9. 21(3) cage at R4C3 = {579} (only remaining combination), locked for N4 and D/ at R1C6
9a. 15(3) cage at R1C6 = [384/483/681]
9b. Killer pair 4,6 in 15(3) cage and 21(3) cage at R1C4, locked for N2

10. 4 in N4 only in R5C13, locked for R5
10a. 4 in N6 only in R46C8, locked for C8 -> R2C8 = 2
[I ought to have seen this earlier as a hidden single in C8]
10b. 12(3) cage at R1C7 (step 5) = {129} (only remaining combination), 9 locked for N3 and W2 -> R4C9 = 7, placed for W2, R6C7 = 9, R1C7 = 1, R3C9 = 9, R9C7 = 4, R7C9 = 1, R3C7 = 3, R1C9 = 4, R4C7 = 2, R6C9 = 3, R7C7 = 5, R9C9 = 2, R6C4 = 5, R4C6 = 9, R4C3 = 5, R6C1 = 7, placed for W3, R5C2 = 9, R7C4 = 3, R9C6 = 5

11. R7C12 = [24], R9C2 = 3, placed for W3, R9C3 = 1, R8C2 = 7 (cage sum), R2C2 = 6, R1C1 = 9, R3C3 = 7

12. 15(3) cage at R1C3 = {168} (only remaining combination, cannot be {456} because 4,5 only in R3C1) -> R3C1 = 1, R1C3 = 8, R7C3 = 6, R1C8 = 6, placed for W2, R1C4 = 7, R3C6 = 6 (cage sum)

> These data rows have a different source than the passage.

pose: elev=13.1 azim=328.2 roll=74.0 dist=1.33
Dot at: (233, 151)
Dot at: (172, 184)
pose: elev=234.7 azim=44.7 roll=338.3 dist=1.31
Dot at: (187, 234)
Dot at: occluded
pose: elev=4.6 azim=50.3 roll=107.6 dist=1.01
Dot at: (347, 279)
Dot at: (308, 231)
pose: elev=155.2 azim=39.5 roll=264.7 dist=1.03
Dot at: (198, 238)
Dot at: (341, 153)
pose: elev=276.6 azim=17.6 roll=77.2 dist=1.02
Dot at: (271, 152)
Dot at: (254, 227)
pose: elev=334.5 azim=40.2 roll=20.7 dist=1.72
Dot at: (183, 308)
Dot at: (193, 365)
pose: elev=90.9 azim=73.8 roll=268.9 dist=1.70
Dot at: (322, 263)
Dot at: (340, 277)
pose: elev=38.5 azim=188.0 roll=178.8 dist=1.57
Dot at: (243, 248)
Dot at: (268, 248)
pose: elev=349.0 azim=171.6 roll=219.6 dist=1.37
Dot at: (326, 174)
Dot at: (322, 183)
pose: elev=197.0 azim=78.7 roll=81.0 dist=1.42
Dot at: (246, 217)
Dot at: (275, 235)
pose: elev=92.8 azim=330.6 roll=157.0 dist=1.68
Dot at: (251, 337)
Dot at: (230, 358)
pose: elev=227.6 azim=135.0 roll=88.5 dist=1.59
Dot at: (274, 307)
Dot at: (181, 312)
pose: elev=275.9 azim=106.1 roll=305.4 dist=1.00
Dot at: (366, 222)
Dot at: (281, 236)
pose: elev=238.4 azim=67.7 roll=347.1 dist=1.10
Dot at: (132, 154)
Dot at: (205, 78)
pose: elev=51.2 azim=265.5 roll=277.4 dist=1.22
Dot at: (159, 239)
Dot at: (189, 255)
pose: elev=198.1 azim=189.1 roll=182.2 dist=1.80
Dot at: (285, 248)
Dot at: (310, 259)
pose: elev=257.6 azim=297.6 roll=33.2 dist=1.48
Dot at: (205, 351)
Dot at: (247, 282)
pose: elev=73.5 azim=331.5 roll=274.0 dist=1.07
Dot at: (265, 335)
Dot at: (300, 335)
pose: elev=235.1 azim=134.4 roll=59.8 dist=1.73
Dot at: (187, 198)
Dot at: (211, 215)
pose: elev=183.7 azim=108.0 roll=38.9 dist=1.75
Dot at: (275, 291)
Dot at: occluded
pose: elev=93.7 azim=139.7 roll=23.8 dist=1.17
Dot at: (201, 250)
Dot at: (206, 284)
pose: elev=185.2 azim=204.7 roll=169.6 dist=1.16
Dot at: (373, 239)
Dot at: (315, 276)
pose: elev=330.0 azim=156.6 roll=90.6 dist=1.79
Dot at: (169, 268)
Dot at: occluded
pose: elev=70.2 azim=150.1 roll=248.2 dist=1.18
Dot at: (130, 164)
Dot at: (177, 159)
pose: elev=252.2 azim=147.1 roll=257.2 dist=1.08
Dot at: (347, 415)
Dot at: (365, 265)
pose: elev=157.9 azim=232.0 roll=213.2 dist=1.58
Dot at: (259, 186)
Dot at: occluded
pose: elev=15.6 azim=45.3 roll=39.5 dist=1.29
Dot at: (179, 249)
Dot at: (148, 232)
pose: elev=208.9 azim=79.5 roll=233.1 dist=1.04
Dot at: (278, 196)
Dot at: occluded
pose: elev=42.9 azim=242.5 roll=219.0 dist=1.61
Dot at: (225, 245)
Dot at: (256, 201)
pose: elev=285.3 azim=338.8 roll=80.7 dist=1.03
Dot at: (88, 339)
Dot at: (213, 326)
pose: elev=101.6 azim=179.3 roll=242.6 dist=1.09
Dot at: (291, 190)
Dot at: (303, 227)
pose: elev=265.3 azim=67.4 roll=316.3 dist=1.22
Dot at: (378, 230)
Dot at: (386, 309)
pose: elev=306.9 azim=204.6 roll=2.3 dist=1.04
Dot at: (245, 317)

13. R4C5 = 3 (hidden single in R4), R6C5 = 6 (cage sum)

14. R2C9 = 5, placed for W2 -> R1C5 = 2

and the rest is naked singles, without using the outer circumference windows.

I’ll rate this puzzle at Easy 1.0 using elimination solving, because that’s the lowest rating I give when using elimination solving, although solving this way it felt easier than that.

As Paper Solvable possibly in the 0.75 range; I won’t go lower because some of the early placements needed fairly long series of steps.